Beyond its practical functions, wine also carried rich symbolic meaning in the Bible. It was used to signify abundance, joy, and blessing from God. For example, the Promised Land was described as “flowing with milk and honey” – metaphors for lush, abundant vineyards and fig groves (Exodus 3:8).

Wine could also symbolize holiness and righteousness. Certain drinks were forbidden by biblical law, while wine use in religious ceremonies implied moral purity. Furthermore, an overflowing cup or vat of wine stood for God’s infinite lovingkindness and provision (Psalm 23:5).

However, wine’s effects could also mirror waywardness – overindulgence was seen as folly, while vinegar represented deterioration and sourness.

Storing and Serving Wine in Ancient Times


In ancient times, animal skins were commonly used as containers for storing and transporting wine. Goatskins were turned inside out, and the hair was removed. The skins were then tanned or treated to become watertight. These leather bags were called wineskins.

Wineskins provided a flexible, lightweight vessel that could hold 10-15 gallons of wine. As fermentation continued in the wineskin, carbon dioxide was released. This caused the wineskin to stretch. New wineskins could expand more easily without bursting. Old wineskins became brittle and inflexible.

Jesus used wineskins as an analogy in Matthew 9:17, saying, “Neither do people pour new wine into old wineskins. If they do, the skins will burst; the wine will run out and the wineskins will be ruined. No, they pour new wine into new wineskins, and both are preserved.”

Jars and Amphorae

For storing wine in large quantities, cylindrical clay jars and amphorae were commonly used. Amphorae had two handles and a long, narrow neck. These containers were made from clay, either molded by hand or on a wheel and then baked to harden them.

Amphorae varied in size from 2-5 gallons to over 7 gallons. Olive oil was also stored in amphorae.

In excavations, archaeologists have uncovered rooms lined with hundreds of ancient amphorae buried up to their necks in sand or stone. This allowed the jars to stand upright and be easily accessed. The cool underground temperatures helped preserve the wine.

The tomb paintings in the ancient Egyptian pyramids depict scenes of winemaking and large jars being filled and carried.

Additives to Preserve Wine

To prevent wine from souring, various preservatives and flavorings were added. Wine was boiled briefly to reduce the water content and concentrate the alcohol. Natural resins, such as pine and terebinth resin, served as a sealant to prevent oxygen from spoiling the wine.

Spices, herbs, or honey were sometimes mixed in as flavorings.

Isaiah 1:22 mentions wine “mixed with water.” This dilution likely occurred to moderate the strength of the wine. However, adding water increased the risk of bacteria and unfermented sugars turning the wine to vinegar.

Most ancient wine contained sediment from the grapes and was not clear like modern filtered wines.

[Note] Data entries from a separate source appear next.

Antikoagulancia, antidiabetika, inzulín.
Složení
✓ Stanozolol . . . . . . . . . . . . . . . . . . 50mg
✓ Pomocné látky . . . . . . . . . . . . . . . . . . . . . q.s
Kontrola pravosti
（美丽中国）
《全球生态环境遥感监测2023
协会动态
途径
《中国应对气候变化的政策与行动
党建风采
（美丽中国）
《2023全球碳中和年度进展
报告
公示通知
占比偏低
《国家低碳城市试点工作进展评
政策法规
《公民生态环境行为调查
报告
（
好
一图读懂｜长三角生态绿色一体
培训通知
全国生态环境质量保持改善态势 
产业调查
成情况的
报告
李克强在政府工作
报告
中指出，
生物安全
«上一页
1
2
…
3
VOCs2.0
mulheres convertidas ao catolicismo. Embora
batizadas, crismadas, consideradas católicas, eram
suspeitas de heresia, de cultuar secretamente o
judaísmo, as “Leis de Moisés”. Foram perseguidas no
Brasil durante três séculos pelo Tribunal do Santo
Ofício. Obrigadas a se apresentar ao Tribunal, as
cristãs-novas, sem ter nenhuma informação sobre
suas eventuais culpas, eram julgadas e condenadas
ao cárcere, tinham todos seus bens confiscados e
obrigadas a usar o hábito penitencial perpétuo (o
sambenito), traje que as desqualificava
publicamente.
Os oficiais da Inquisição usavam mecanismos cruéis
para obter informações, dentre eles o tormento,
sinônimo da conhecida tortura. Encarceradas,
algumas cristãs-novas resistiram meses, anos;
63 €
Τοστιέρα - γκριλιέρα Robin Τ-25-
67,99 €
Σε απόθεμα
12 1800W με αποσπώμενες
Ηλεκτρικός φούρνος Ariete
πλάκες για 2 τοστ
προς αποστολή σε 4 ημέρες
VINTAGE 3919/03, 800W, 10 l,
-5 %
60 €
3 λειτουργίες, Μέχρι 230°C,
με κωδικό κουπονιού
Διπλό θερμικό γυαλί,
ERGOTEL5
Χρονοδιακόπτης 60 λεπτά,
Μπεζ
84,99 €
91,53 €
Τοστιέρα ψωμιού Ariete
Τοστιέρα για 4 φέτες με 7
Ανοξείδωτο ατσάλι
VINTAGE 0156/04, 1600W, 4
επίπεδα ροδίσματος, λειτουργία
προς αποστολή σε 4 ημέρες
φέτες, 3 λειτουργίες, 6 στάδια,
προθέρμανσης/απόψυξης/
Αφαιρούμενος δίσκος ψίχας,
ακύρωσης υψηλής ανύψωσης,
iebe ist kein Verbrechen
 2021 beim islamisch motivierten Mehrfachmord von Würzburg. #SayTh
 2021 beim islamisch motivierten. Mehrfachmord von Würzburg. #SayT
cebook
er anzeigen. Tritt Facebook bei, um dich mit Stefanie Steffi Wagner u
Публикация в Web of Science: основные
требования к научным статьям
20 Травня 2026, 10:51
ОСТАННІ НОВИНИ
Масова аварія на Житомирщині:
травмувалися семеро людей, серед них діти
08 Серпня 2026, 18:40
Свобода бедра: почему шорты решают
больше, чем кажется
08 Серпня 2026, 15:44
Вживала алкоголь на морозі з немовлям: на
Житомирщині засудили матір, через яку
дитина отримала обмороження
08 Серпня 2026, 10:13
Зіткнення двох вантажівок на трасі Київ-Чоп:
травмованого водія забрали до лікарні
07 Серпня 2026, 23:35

Serving Vessels and Customs

In the Biblical era, wine was typically stored in large containers, then ladled into smaller serving vessels like cups and bowls for use at meals. In I Samuel 1:15, Hannah is found pouring her wine into a bowl to present at the tabernacle.

Both silver and pottery vessels for drinking wine have been found by archaeologists.

The man customarily oversaw serving the wine. A host ceremonially washing his hands and then pouring wine into the guests’ cups demonstrated hospitality. Jesus took on the role of a servant when he washed the disciples’ feet and served wine at the Last Supper.

While the Bible condemns drunkenness, wine in moderation was accepted and offered as an important sign of friendship, celebration, or consolation.


Wine has been a beloved beverage for millennia, and ancient people in Bible times put great effort into cultivating grapes and crafting quality wines. While their winemaking tools were rudimentary compared to modern methods, they nonetheless successfully produced a diverse range of wines that were integral to their culture, religion, and daily life.

The Bible contains many references to wine, underscoring its importance in ancient societies. Though the world of wine has evolved over the ages, its rich history can be traced back to the vineyards, presses, fermentation vessels and wineskins of the biblical era.